Debate needed on future of the age pension

Illustration: Toby Wilkinson

By any measure, Australia has a generous pension system. As a retirement safety net, it serves as a key part of the “fair go” attitude that we see as intrinsically Australian. That is why there is always an unholy clamour whenever a government even hints that it might look at tightening access to the age pension or limiting future increases in the payment.

In a way this is understandable. A nation with the wealth of Australia should always make certain that people who have worked hard and paid taxes over many decades should be looked after on the public purse. But this approach begs several questions. Should this apply to all retirees? What of those who are independently wealthy? How far should this generosity stretch?

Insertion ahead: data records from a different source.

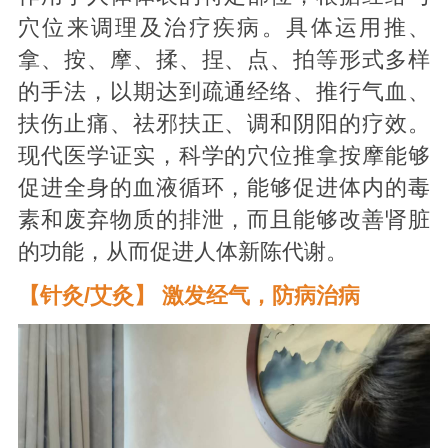
穴位来调理及治疗疾病。具体运用推、
拿、按、摩、揉、捏、点、拍等形式多样
的手法，以期达到疏通经络、推行气血、
扶伤止痛、祛邪扶正、调和阴阳的疗效。
现代医学证实，科学的穴位推拿按摩能够
促进全身的血液循环，能够促进体内的毒
素和废弃物质的排泄，而且能够改善肾脏
的功能，从而促进人体新陈代谢。
【针灸/艾灸】 激发经气，防病治病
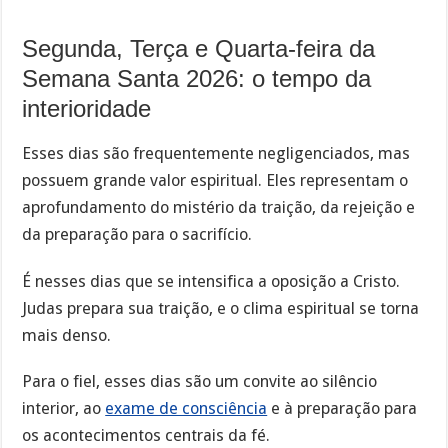
Segunda, Terça e Quarta-feira da
Semana Santa 2026: o tempo da
interioridade
Esses dias são frequentemente negligenciados, mas
possuem grande valor espiritual. Eles representam o
aprofundamento do mistério da traição, da rejeição e
da preparação para o sacrifício.
É nesses dias que se intensifica a oposição a Cristo.
Judas prepara sua traição, e o clima espiritual se torna
mais denso.
Para o fiel, esses dias são um convite ao silêncio
interior, ao
exame de consciência
e à preparação para
os acontecimentos centrais da fé.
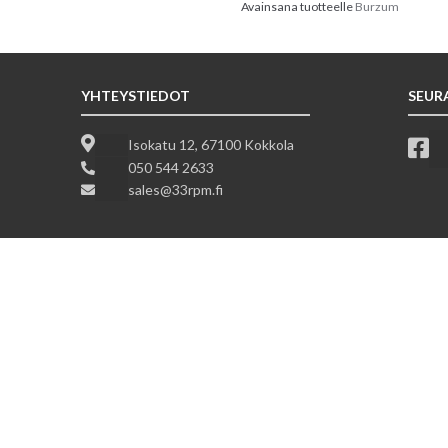
Avainsana tuotteelle
Burzum
YHTEYSTIEDOT
SEUR
Isokatu 12, 67100 Kokkola
050 544 2633
sales@33rpm.fi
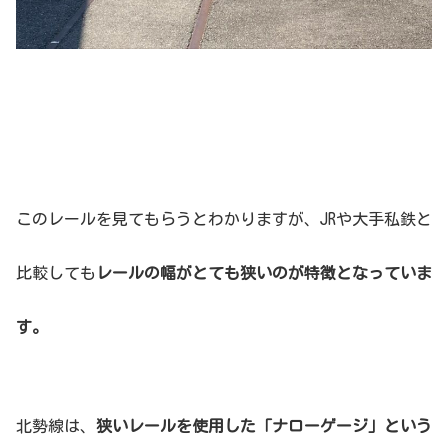
このレールを見てもらうとわかりますが、JRや大手私鉄と
比較しても
レールの幅がとても狭いのが特徴となっていま
す。
北勢線は、
狭いレールを使用した「ナローゲージ」という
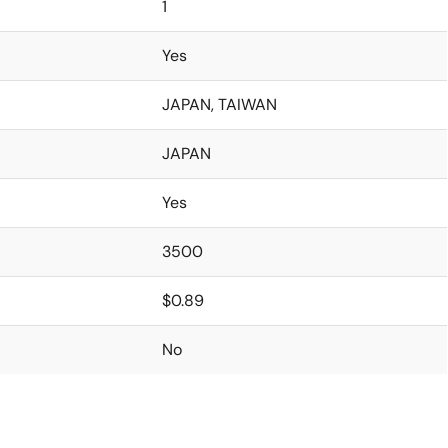
1
Yes
JAPAN, TAIWAN
JAPAN
Yes
3500
$0.89
No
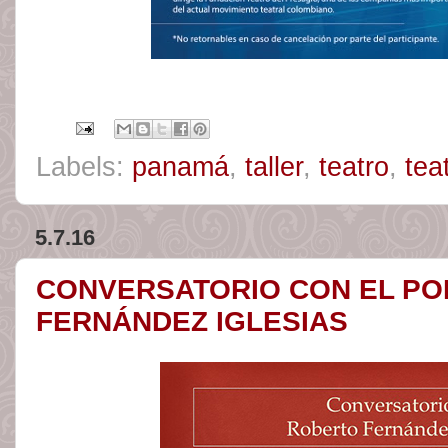
Labels:
panamá
,
taller
,
teatro
,
tea
5.7.16
CONVERSATORIO CON EL PO
FERNÁNDEZ IGLESIAS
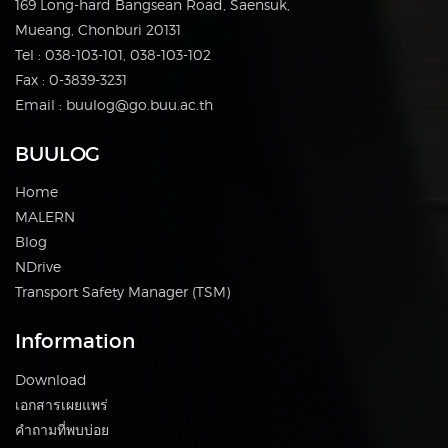
169 Long-hard Bangsean Road, Saensuk,
Mueang, Chonburi 20131
Tel : 038-103-101, 038-103-102
Fax : 0-3839-3231
Email : buulog@go.buu.ac.th
BUULOG
Home
MALERN
Blog
NDrive
Transport Safety Manager (TSM)
Information
Download
เอกสารเผยแพร่
คำถามที่พบบ่อย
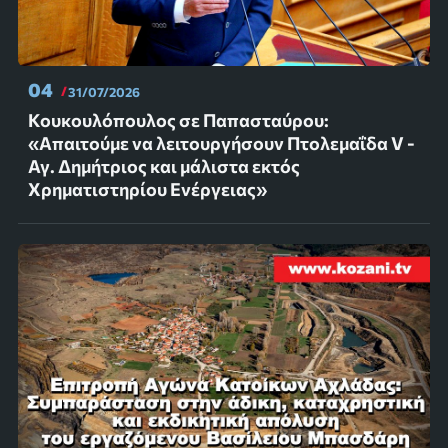
04
31/07/2026
Κουκουλόπουλος σε Παπασταύρου:
«Απαιτούμε να λειτουργήσουν Πτολεμαΐδα V -
Αγ. Δημήτριος και μάλιστα εκτός
Χρηματιστηρίου Ενέργειας»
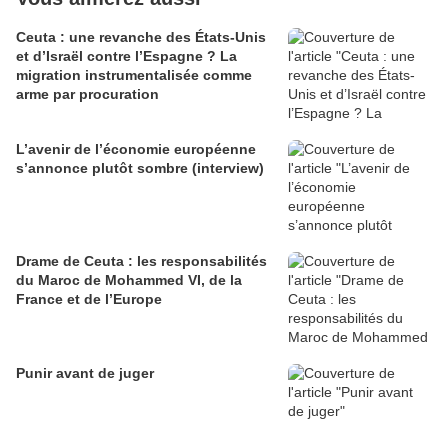
Ceuta : une revanche des États-Unis
et d’Israël contre l’Espagne ? La
migration instrumentalisée comme
arme par procuration
L’avenir de l’économie européenne
s’annonce plutôt sombre (interview)
Drame de Ceuta : les responsabilités
du Maroc de Mohammed VI, de la
France et de l’Europe
Punir avant de juger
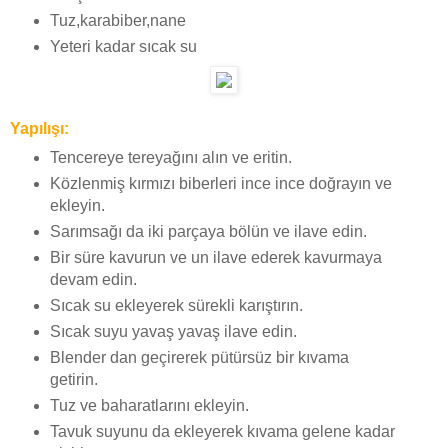
Tuz,karabiber,nane
Yeteri kadar sıcak su
Yapılışı:
Tencereye tereyağını alın ve eritin.
Közlenmiş kırmızı biberleri ince ince doğrayın ve
ekleyin.
Sarımsağı da iki parçaya bölün ve ilave edin.
Bir süre kavurun ve un ilave ederek kavurmaya
devam edin.
Sıcak su ekleyerek sürekli karıştırın.
Sıcak suyu yavaş yavaş ilave edin.
Blender dan geçirerek pütürsüz bir kıvama
getirin.
Tuz ve baharatlarını ekleyin.
Tavuk suyunu da ekleyerek kıvama gelene kadar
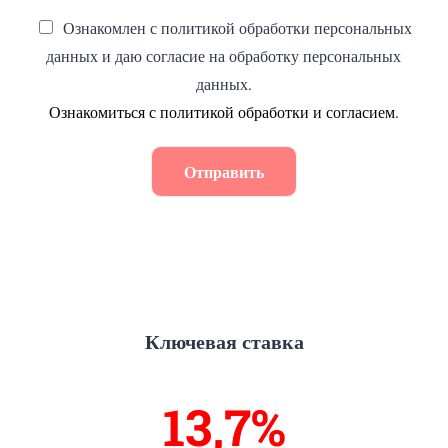
Ознакомлен с политикой обработки персональных
данных и даю согласие на обработку персональных
данных.
Ознакомиться с политикой обработки и согласием
.
Отправить
Ключевая ставка
13,9%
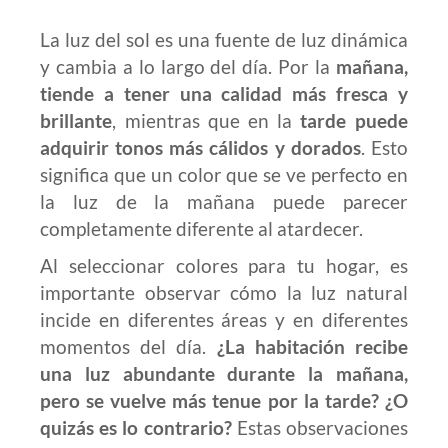
La luz del sol es una fuente de luz dinámica
y cambia a lo largo del día. Por la
mañana,
tiende a tener una calidad más fresca y
brillante
, mientras que en la
tarde puede
adquirir tonos más cálidos y dorados
. Esto
significa que un color que se ve perfecto en
la luz de la mañana puede parecer
completamente diferente al atardecer.
Al seleccionar colores para tu hogar, es
importante observar cómo la luz natural
incide en diferentes áreas y en diferentes
momentos del día.
¿La habitación recibe
una luz abundante durante la mañana,
pero se vuelve más tenue por la tarde? ¿O
quizás es lo contrario?
Estas observaciones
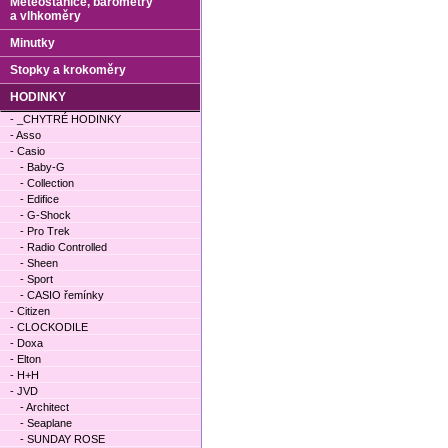
Meteostanice, barometry
a vlhkoměry
Minutky
Stopky a krokoměry
HODINKY
- _CHYTRÉ HODINKY
- Asso
- Casio
- Baby-G
- Collection
- Edifice
- G-Shock
- Pro Trek
- Radio Controlled
- Sheen
- Sport
- CASIO řemínky
- Citizen
- CLOCKODILE
- Doxa
- Elton
- H+H
- JVD
- Architect
- Seaplane
- SUNDAY ROSE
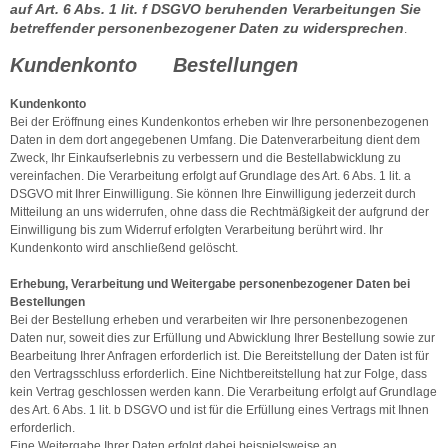
auf Art. 6 Abs. 1 lit. f DSGVO beruhenden Verarbeitungen Sie
betreffender personenbezogener Daten zu widersprechen
.
Kundenkonto Bestellungen
Kundenkonto
Bei der Eröffnung eines Kundenkontos erheben wir Ihre personenbezogenen
Daten in dem dort angegebenen Umfang. Die Datenverarbeitung dient dem
Zweck, Ihr Einkaufserlebnis zu verbessern und die Bestellabwicklung zu
vereinfachen. Die Verarbeitung erfolgt auf Grundlage des Art. 6 Abs. 1 lit. a
DSGVO mit Ihrer Einwilligung. Sie können Ihre Einwilligung jederzeit durch
Mitteilung an uns widerrufen, ohne dass die Rechtmäßigkeit der aufgrund der
Einwilligung bis zum Widerruf erfolgten Verarbeitung berührt wird. Ihr
Kundenkonto wird anschließend gelöscht.
Erhebung, Verarbeitung und Weitergabe personenbezogener Daten bei
Bestellungen
Bei der Bestellung erheben und verarbeiten wir Ihre personenbezogenen
Daten nur, soweit dies zur Erfüllung und Abwicklung Ihrer Bestellung sowie zur
Bearbeitung Ihrer Anfragen erforderlich ist. Die Bereitstellung der Daten ist für
den Vertragsschluss erforderlich. Eine Nichtbereitstellung hat zur Folge, dass
kein Vertrag geschlossen werden kann. Die Verarbeitung erfolgt auf Grundlage
des Art. 6 Abs. 1 lit. b DSGVO und ist für die Erfüllung eines Vertrags mit Ihnen
erforderlich.
Eine Weitergabe Ihrer Daten erfolgt dabei beispielsweise an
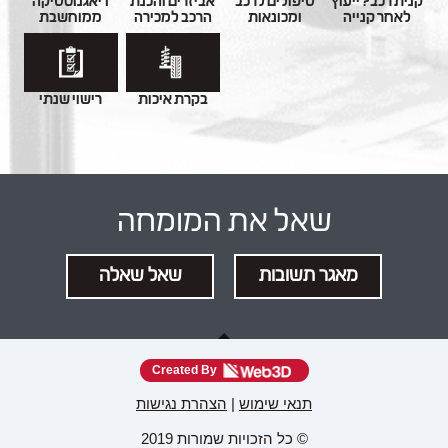
קנית רכב? ייעוץ
טיפולים לרכב
אביזרים והכנת
דיאגנוסטיקה
לאחר קנייה
ומכונאות
הרכב למכירה
ממוחשבת
בקרת איכות
רישוי שנתי
שאל את המומחה
מאגר תשובות
שאל שאלה
Created By
תנאי שימוש
|
הצהרת נגישות
© כל הזכויות שמורות 2019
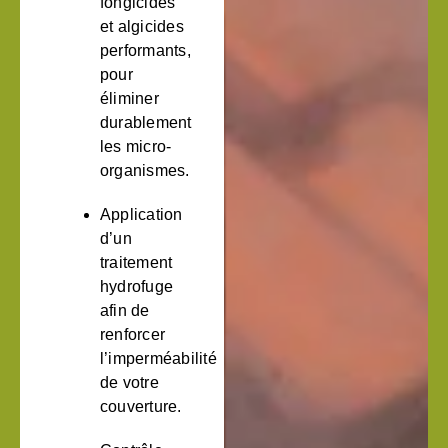
fongicides
et algicides
performants,
pour
éliminer
durablement
les micro-
organismes.
Application
d’un
traitement
hydrofuge
afin de
renforcer
l’imperméabilité
de votre
couverture.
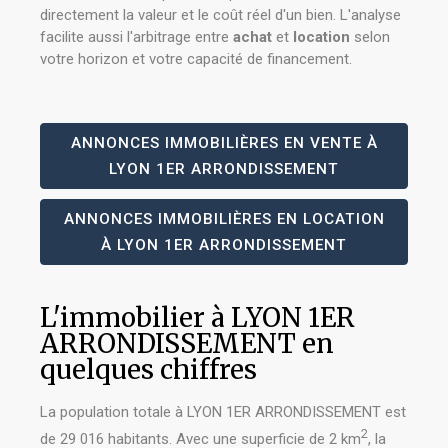
directement la valeur et le coût réel d'un bien. L'analyse
facilite aussi l'arbitrage entre
achat
et
location
selon
votre horizon et votre capacité de financement.
ANNONCES IMMOBILIÈRES EN VENTE À
LYON 1ER ARRONDISSEMENT
ANNONCES IMMOBILIÈRES EN LOCATION
À LYON 1ER ARRONDISSEMENT
L'immobilier à LYON 1ER
ARRONDISSEMENT en
quelques chiffres
La population totale à LYON 1ER ARRONDISSEMENT est
2
de 29 016 habitants. Avec une superficie de 2 km
, la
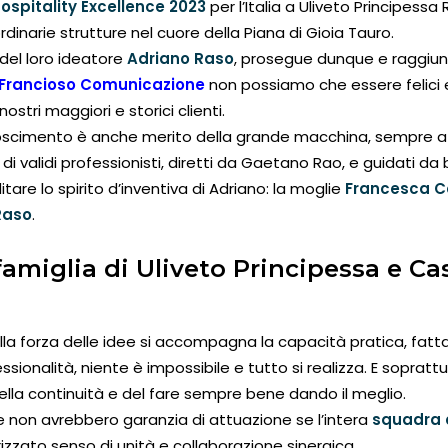
Hospitality Excellence 2023
per l’Italia a Uliveto Principessa
rdinarie strutture nel cuore della Piana di Gioia Tauro.
del loro ideatore
Adriano Raso
, prosegue dunque e raggiu
Francioso Comunicazione
non possiamo che essere felici e
nostri maggiori e storici clienti.
onoscimento è anche merito della grande macchina, sempre at
f di validi professionisti, diretti da Gaetano Rao, e guidati da
are lo spirito d’inventiva di Adriano: la moglie
Francesca C
Raso
.
amiglia di Uliveto Principessa e Cas
la forza delle idee si accompagna la capacità pratica, fatta 
sionalità, niente è impossibile e tutto si realizza. E soprattu
la continuità e del fare sempre bene dando il meglio.
e non avrebbero garanzia di attuazione se l’intera
squadra 
izzato senso di unità e collaborazione sinergica.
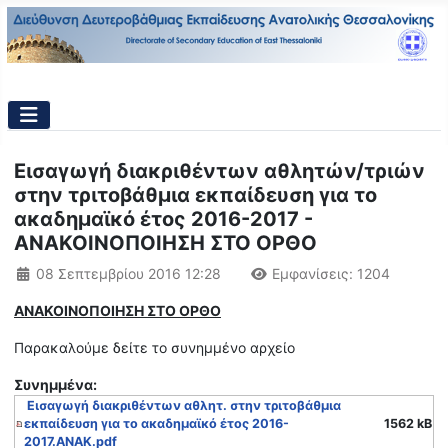
Εισαγωγή διακριθέντων αθλητών/τριών
στην τριτοβάθμια εκπαίδευση για το
ακαδημαϊκό έτος 2016-2017 -
ΑΝΑΚΟΙΝΟΠΟΙΗΣΗ ΣΤΟ ΟΡΘΟ
Λεπτομέρειες
08 Σεπτεμβρίου 2016 12:28
Εμφανίσεις: 1204
ΑΝΑΚΟΙΝΟΠΟΙΗΣΗ ΣΤΟ ΟΡΘΟ
Παρακαλούμε δείτε το συνημμένο αρχείο
Συνημμένα:
Εισαγωγή διακριθέντων αθλητ. στην τριτοβάθμια
εκπαίδευση για το ακαδημαϊκό έτος 2016-
1562 kB
2017.ΑΝΑΚ.pdf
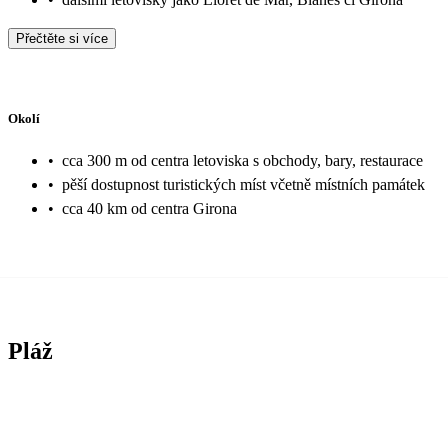
Přečtěte si více
Okolí
•
cca 300 m od centra letoviska s obchody, bary, restaurace
•
pěší dostupnost turistických míst včetně místních památek
•
cca 40 km od centra Girona
Pláž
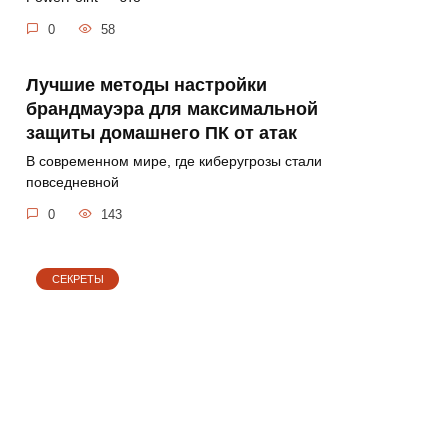
0
58
Лучшие методы настройки
брандмауэра для максимальной
защиты домашнего ПК от атак
В современном мире, где киберугрозы стали
повседневной
0
143
СЕКРЕТЫ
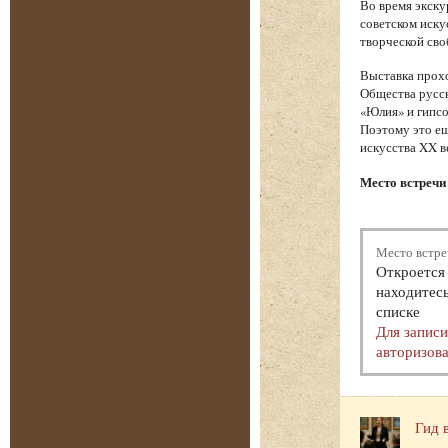
Во время экску
советском иску
творческой сво
Выставка прохо
Общества русск
«Юлия» и гипсо
Поэтому это ещ
искусства XX в
Место встречи 
Место встре
Откроется 
находитесь
списке
Для запис
авторизова
Гид 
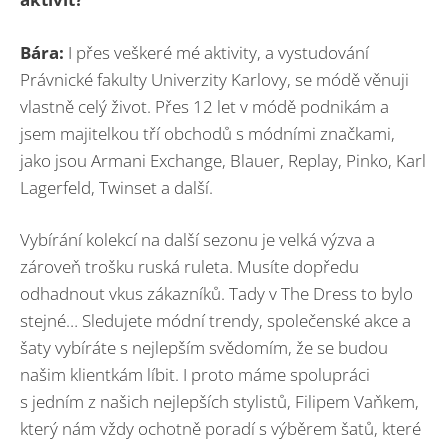
Bára:
I přes veškeré mé aktivity, a vystudování
Právnické fakulty Univerzity Karlovy, se módě věnuji
vlastně celý život. Přes 12 let v módě podnikám a
jsem majitelkou tří obchodů s módními značkami,
jako jsou Armani Exchange, Blauer, Replay, Pinko, Karl
Lagerfeld, Twinset a další.
Vybírání kolekcí na další sezonu je velká výzva a
zároveň trošku ruská ruleta. Musíte dopředu
odhadnout vkus zákazníků. Tady v The Dress to bylo
stejné… Sledujete módní trendy, společenské akce a
šaty vybíráte s nejlepším svědomím, že se budou
našim klientkám líbit. I proto máme spolupráci
s jedním z našich nejlepších stylistů, Filipem Vaňkem,
který nám vždy ochotně poradí s výběrem šatů, které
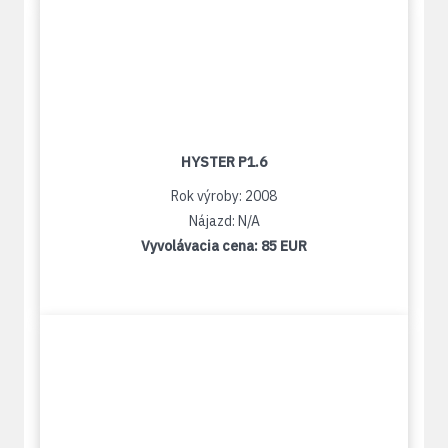
HYSTER P1.6
Rok výroby: 2008
Nájazd: N/A
Vyvolávacia cena:
85 EUR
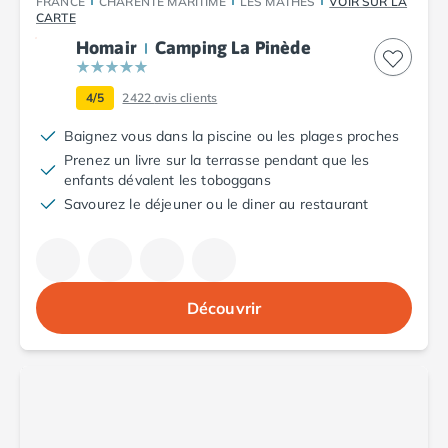
FRANCE
CHARENTE MARITIME
LES MATHES
VOIR SUR LA
Camping Argelès-sur-Mer
CARTE
Camping Canet-en-Roussillon
Homair
Camping La Pinède
Camping Collioure
Camping Le Barcarès
4/5
2422
avis clients
Camping Perpignan
Baignez vous dans la piscine ou les plages proches
Camping Saint-Cyprien
Prenez un livre sur la terrasse pendant que les
Camping Limousin
enfants dévalent les toboggans
Camping Corrèze
Savourez le déjeuner ou le diner au restaurant
Camping Lorraine
Camping Vosges
Camping Midi-Pyrénées
Camping Aveyron
Camping Millau
Découvrir
Camping Nant
Camping Saint-Amans-des-Cots
Camping Gers
Camping Lot
Camping Lot-et-Garonne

The Abbott Government looks set to examine these questions. After a submission from the Australian Council of Social Service to cut the assets threshold for pension access, Social Services Minister Scott Morrison said he was looking seriously at such a move.

Under current rules, a retired couple can own assets of up to $1.1 million, not including the family home, and still get a part-pension. The pension may be only a few dollars a fortnight and mean little in itself, but the benefits that come with it — cheaper prescription medicines and discounts on a range of bills, most at a cost to taxpayers — are highly prized.

Two things should be central to the pension system. The payment should be fair in providing a realistic safety net for retirees without adequate savings of their own. And it should be sustainable. Taxpayers have to fund the pension and there is a limit to how much they can contribute from their own earnings, especially as the proportion of taxpayers to retirees is forecast to increase significantly over the next 40 years.

Mr Morrison’s willingness to put pension eligibility up for debate is a welcome signal that he is interested in engaging in the question of equity as a means to Budget repair. It is a better approach to the quest for savings than the Government’s last effort. In the Federal Budget last year, Treasurer Joe Hockey took a stab at limiting growth in pensions but went about it the wrong way. He wanted to peg pensions to the CPI rather than the usually higher growth in average weekly earnings. In opposing this shift, Labor pointed out it would erode the pension by $80 a week within 10 years.

It is crucial that assessment of the pension looks at the broader picture. Changes should not be considered in isolation from the impact on superannuation and the tax system. The focus should be on how to encourage people, as much as possible, to prepare for their own retirement through superannuation savings. The pension should be seen as a back-up for those who really need it. A thorough review that takes all these issues into account will set the stage for an important debate.

Opposition Leader Bill Shorten might see an opportunity for a scare campaign but he must accept that current growth in the age pension is not sustainable in the long term. Labor should engage in this debate, rather than shut its eyes to the looming problem.